Кем я действительно довольна, так это Магелланом. Небо за ним просто сияет. Жаль, я не додумалась взять с собой “полароид”, а то послала бы вам фотографии. Я так спешила поскорее слинять из дома, что все бросила. Что ж… Придется вам довольствоваться рисунком.
22. Софи
Через проломленные и рухнувшие стены доносилась мелодия двадцать третьего псалма, которую пели вразнобой, кто во что горазд. Еще одно погребение на доморощенном кладбище. Софи вздохнула и отодвинула микроскоп, потирая глаза.
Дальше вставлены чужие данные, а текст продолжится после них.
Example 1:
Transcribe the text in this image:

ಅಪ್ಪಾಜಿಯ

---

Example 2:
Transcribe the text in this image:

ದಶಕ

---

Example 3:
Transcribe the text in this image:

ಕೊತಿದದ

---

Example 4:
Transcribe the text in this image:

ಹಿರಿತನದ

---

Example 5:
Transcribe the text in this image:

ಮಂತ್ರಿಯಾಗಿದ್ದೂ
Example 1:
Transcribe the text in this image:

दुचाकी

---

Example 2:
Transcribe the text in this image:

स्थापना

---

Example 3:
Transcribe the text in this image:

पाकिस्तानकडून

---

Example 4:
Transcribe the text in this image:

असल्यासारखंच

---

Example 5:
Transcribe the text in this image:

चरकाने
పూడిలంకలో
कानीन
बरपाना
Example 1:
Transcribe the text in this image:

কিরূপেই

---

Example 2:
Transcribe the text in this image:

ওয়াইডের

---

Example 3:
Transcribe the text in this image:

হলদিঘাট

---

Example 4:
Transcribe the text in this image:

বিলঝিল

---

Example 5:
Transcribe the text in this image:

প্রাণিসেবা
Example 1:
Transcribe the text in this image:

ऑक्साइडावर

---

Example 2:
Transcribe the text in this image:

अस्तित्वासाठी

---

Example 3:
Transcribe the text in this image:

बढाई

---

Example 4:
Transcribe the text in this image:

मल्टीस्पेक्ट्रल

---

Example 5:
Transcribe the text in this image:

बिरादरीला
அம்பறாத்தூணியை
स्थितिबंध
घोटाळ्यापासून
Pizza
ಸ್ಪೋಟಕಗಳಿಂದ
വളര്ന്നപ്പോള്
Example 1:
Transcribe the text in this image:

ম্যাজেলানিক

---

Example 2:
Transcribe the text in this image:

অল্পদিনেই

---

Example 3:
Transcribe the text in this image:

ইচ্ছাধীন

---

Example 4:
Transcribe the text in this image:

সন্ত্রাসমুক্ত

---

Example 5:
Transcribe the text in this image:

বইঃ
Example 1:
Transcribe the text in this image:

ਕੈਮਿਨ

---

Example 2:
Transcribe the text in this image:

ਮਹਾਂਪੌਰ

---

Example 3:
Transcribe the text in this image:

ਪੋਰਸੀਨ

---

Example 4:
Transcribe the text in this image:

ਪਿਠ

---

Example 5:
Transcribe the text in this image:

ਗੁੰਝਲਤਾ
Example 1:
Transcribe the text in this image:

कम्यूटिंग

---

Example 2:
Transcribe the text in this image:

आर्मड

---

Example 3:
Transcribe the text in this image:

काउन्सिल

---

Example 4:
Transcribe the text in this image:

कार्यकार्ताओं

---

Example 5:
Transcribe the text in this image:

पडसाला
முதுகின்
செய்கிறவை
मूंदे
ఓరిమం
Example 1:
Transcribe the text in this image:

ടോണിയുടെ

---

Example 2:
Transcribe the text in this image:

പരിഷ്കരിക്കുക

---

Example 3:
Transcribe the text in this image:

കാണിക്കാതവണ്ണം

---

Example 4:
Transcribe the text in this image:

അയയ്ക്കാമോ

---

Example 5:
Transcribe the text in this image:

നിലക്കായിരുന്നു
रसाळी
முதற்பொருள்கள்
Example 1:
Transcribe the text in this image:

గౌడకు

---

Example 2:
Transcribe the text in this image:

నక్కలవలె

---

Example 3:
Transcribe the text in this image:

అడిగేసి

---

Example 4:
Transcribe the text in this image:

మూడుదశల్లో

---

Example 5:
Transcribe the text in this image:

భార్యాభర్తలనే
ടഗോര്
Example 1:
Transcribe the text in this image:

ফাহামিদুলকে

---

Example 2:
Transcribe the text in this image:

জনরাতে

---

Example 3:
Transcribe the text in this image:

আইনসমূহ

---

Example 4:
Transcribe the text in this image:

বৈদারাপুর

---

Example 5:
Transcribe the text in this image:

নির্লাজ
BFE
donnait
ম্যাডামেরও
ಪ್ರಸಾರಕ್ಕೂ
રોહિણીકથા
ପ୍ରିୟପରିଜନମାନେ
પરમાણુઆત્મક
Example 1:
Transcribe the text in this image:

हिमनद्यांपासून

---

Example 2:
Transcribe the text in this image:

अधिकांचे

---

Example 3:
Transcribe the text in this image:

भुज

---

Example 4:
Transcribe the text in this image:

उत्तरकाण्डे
Микроскоп был походный, но хорошего качества, однако при этом проникающем повсюду свете глаза у Софи все равно болели. В общем, морфологию клетки изучать в нем можно. Хотя что это даст?..
Софи взяла в руки предметное стеклышко и посмотрела на красное пятно. Образцы вчерашнего вскрытия не показали почти никаких аномалий. Вот и рассуждай о токсическом инсульте, да строй гипотезы о том, что кровь из поврежденных кровеносных сосудов попала в ткань… Остается лишь мечтать об электронном микроскопе, с помощью которого удалось бы распознать носителя инфекции, будь то вирус или микоплазма, и увидеть наконец повреждения мембран.
Абсурд! Отправиться в космос – с ее элитарной подготовкой и уникальным опытом – только для того, чтобы попасть в средневековье!
Софи соскользнула с табуретки, которая представляла собой сталагмит с выровненной и разглаженной верхушкой, и распрямила затекшие плечи. Покрутила головой, прислушиваясь к треску в шее.
Псалом допели. Мужской голос начал произносить надгробную речь. Это была уже восьмая смерть. То, что большинство больных поправлялись, как, например, Стивен, служило слабым утешением. Похоже, день близился к концу; Софи прищурилась и посмотрела вверх, но разглядеть отсюда вымпел не смогла. Наверное, все-таки темно-синий. Скоро прозвучит предупреждающий барабанный бой – и тьма вернется, оставив их работать при инфернальном свете пары свечей.